PAGE TEXT =>
────────────────────────────────────────

Football & a famous footballer
(Above) Mulbarton Junior Football Team, 1946-7 - Maurice ('Monty') Norman, then aged 13, is the tall lad, standing centre. More below on how he achieved fame.
Mulbarton United were founded in the early years of this (20th) century, but little is known of the early history. The club folded in the '50s on the death of the then secretary but was resurrected again in 1960. This break coincided with the Norwich City cup run when they included among their victims Tottenham Hotspur who included Mulbarton's most famous footballer, Maurice "Monty" Norman (see below) who made his international debut on the same occasion as Bobby Moore. He went on to win 23 England caps and was in the Spurs double side.
From the 'Mulbarton Village Festival Programme, 4th & 5th July' 1992, (Author unknown):
When Mulbarton first sported a football team is now lost in the mists of village history. However, when work was being done a few years ago on one of the old cottages in the village, a newspaper cutting dated 1904 was found with reference to a Mulbarton football side travelling to Yarmouth for a cup game in the rain. Their only means of transport an open horse drawn cart to the train!

────────────────────────────────────────

DATASET RECORDS =>
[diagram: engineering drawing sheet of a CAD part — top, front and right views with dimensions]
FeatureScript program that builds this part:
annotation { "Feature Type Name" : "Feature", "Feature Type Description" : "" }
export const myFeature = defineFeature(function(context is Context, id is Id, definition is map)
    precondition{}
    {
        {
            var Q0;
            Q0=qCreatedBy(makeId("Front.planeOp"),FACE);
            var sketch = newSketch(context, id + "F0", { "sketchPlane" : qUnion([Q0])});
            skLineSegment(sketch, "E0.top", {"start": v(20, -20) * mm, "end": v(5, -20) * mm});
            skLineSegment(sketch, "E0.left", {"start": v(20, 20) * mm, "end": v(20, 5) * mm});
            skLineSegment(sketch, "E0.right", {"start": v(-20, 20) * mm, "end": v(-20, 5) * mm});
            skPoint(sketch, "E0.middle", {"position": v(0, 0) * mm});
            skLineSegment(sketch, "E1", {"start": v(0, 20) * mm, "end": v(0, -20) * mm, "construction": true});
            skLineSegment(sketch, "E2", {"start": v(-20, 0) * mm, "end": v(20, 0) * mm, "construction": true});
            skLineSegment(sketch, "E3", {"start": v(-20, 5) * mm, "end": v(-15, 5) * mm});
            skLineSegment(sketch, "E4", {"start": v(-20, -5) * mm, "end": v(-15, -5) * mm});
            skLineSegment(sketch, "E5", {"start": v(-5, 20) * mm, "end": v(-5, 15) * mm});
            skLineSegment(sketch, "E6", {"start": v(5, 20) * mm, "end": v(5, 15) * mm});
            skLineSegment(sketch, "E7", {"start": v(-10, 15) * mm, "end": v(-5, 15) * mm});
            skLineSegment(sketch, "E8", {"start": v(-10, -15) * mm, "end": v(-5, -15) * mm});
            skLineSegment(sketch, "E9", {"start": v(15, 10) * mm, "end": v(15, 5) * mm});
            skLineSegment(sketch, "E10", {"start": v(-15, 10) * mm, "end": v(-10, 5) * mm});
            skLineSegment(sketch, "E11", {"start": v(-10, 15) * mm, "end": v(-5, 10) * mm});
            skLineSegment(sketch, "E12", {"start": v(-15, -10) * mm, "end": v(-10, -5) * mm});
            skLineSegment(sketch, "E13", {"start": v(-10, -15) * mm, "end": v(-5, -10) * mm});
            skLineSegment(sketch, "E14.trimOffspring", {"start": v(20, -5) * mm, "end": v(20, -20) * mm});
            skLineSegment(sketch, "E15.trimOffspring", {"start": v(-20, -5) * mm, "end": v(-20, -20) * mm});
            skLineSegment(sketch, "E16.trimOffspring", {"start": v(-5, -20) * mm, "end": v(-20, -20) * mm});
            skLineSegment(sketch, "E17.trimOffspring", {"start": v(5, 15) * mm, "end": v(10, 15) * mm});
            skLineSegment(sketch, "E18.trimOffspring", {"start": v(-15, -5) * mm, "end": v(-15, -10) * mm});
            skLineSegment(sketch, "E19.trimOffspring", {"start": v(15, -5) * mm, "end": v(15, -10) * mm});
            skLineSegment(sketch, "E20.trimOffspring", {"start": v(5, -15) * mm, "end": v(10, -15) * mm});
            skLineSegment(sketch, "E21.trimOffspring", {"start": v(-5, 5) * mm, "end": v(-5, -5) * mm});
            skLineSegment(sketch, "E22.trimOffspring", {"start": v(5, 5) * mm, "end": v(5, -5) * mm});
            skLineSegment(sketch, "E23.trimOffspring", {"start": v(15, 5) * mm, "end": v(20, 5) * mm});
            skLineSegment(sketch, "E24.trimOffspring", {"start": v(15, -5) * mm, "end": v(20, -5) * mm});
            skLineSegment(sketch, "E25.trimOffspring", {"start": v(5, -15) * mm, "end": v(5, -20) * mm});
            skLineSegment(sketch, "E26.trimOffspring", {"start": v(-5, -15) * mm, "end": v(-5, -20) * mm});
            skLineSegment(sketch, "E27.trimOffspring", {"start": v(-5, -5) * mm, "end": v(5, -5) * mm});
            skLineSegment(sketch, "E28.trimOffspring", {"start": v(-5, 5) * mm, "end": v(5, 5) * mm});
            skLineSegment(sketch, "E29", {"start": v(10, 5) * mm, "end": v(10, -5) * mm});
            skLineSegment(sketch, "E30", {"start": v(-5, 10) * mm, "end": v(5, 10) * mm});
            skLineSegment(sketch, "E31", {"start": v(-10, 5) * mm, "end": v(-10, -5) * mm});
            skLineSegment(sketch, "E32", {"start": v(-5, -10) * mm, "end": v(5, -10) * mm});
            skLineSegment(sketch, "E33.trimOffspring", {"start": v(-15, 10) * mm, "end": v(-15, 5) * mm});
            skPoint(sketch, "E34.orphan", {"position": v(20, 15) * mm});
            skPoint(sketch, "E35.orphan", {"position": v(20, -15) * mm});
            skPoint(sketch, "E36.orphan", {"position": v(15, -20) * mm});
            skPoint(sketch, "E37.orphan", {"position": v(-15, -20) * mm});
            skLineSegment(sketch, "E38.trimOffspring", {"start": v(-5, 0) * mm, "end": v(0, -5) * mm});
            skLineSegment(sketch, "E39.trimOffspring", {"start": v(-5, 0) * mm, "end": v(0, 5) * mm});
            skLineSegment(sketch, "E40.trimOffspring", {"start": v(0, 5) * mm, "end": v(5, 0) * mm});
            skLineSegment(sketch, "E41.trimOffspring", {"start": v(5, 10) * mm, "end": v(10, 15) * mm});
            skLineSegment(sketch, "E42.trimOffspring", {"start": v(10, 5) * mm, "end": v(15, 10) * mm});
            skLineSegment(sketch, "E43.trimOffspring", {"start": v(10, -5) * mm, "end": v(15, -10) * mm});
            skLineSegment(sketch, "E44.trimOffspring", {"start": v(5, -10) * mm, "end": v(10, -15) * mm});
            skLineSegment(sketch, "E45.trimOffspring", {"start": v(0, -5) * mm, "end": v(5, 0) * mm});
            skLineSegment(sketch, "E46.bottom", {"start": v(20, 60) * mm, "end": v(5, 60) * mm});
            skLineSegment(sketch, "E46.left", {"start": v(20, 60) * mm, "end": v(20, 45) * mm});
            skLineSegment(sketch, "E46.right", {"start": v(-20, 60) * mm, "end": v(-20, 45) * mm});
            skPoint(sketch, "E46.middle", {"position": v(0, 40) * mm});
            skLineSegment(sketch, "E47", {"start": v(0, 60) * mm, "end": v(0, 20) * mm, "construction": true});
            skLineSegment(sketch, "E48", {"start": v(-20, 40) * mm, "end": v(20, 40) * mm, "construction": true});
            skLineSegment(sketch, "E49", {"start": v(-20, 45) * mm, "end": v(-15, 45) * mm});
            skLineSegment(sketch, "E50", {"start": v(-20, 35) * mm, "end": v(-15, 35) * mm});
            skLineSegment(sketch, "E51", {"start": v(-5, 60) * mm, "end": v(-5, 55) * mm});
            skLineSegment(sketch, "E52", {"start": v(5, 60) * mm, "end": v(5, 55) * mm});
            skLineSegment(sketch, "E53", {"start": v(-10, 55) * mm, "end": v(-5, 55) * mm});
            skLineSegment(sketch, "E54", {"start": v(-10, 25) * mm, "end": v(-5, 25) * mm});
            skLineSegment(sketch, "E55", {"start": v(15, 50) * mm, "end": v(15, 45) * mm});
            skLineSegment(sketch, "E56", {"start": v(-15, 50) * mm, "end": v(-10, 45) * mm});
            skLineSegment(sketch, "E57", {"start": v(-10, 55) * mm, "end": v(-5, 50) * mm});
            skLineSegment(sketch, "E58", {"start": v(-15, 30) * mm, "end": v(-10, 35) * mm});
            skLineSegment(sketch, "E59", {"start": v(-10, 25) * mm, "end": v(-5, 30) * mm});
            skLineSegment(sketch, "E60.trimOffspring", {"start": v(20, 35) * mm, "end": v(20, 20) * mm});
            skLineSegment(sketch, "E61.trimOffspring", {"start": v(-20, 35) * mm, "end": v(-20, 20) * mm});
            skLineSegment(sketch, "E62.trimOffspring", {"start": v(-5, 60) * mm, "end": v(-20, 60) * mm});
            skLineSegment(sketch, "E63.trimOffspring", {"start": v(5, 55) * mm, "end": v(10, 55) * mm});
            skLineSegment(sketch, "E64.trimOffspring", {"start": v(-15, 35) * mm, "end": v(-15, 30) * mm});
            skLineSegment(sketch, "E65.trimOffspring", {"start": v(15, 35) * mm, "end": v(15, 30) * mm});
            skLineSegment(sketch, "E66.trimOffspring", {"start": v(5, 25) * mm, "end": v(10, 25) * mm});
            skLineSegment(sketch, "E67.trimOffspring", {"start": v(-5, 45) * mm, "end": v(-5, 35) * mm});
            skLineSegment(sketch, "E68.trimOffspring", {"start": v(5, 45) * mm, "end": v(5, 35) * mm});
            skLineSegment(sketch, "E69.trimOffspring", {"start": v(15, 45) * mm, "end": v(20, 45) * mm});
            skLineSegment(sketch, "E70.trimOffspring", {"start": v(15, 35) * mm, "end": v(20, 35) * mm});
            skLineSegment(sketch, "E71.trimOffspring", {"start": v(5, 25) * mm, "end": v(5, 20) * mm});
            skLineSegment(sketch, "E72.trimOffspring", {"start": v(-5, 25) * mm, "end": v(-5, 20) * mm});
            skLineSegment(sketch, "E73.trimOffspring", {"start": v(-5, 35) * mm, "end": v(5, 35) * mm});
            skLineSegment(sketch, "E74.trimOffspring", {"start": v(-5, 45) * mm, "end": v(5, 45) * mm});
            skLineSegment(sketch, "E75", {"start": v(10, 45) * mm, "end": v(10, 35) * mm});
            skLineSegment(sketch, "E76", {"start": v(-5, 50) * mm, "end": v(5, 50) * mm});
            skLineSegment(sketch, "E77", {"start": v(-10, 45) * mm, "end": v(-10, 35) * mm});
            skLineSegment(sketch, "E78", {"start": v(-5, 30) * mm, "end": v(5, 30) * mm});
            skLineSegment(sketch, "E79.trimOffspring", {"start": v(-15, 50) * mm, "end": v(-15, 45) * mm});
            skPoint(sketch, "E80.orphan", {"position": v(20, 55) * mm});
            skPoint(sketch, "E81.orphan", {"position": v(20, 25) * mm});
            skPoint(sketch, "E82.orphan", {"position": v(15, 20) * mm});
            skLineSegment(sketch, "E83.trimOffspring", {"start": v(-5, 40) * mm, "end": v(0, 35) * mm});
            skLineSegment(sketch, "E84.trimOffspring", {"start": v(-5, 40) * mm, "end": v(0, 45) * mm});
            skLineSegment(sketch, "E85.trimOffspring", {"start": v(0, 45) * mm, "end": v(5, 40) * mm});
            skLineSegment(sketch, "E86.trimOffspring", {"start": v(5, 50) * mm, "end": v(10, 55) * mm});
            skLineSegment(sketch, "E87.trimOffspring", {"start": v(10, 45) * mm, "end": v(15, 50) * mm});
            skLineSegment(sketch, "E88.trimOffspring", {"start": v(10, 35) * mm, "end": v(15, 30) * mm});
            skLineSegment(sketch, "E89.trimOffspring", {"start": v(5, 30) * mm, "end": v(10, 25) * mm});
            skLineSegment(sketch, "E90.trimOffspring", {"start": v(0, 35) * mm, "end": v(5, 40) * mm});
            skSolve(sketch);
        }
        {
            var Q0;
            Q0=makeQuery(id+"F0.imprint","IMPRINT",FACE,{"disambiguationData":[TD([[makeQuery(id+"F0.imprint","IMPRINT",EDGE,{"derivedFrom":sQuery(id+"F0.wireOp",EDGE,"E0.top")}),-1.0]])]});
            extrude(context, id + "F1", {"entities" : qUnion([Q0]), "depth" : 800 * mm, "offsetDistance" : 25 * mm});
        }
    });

────────────────────────────────────────

Resume the Mulbarton football history from where it stops, after the last sentence shown.

James Cole ('cycle maker, morot & electrical engineer') is listed as Hon. Sec. of Mulbarton & District Football Club in the 1908 Kelly's Directory.
(Above) Mulbarton & Swardeston United Football Team, 1913. Back row (L>R): Harry Bobbin; Dr. Nicholls; Reg Burgess; F.Oakley; Bob Loveday; Sam Parfitt; B.Davey; William Lake (Club Sec.) Front row: Harry Bayfield; Ed. Davey; - ? -; John Stowe; Herbert Vincent. Sitting with ball: A. ("Tabs") Oakley. Soon many of these lad would be off to War....
Records between the two World Wars are little less sketchy. In those days the Club was known as the Mulbarton & Swardeston Football Club, and although little is known of the Club's achievements during this period, photographs still remain as a permanent reminder of that period in the Club's long history.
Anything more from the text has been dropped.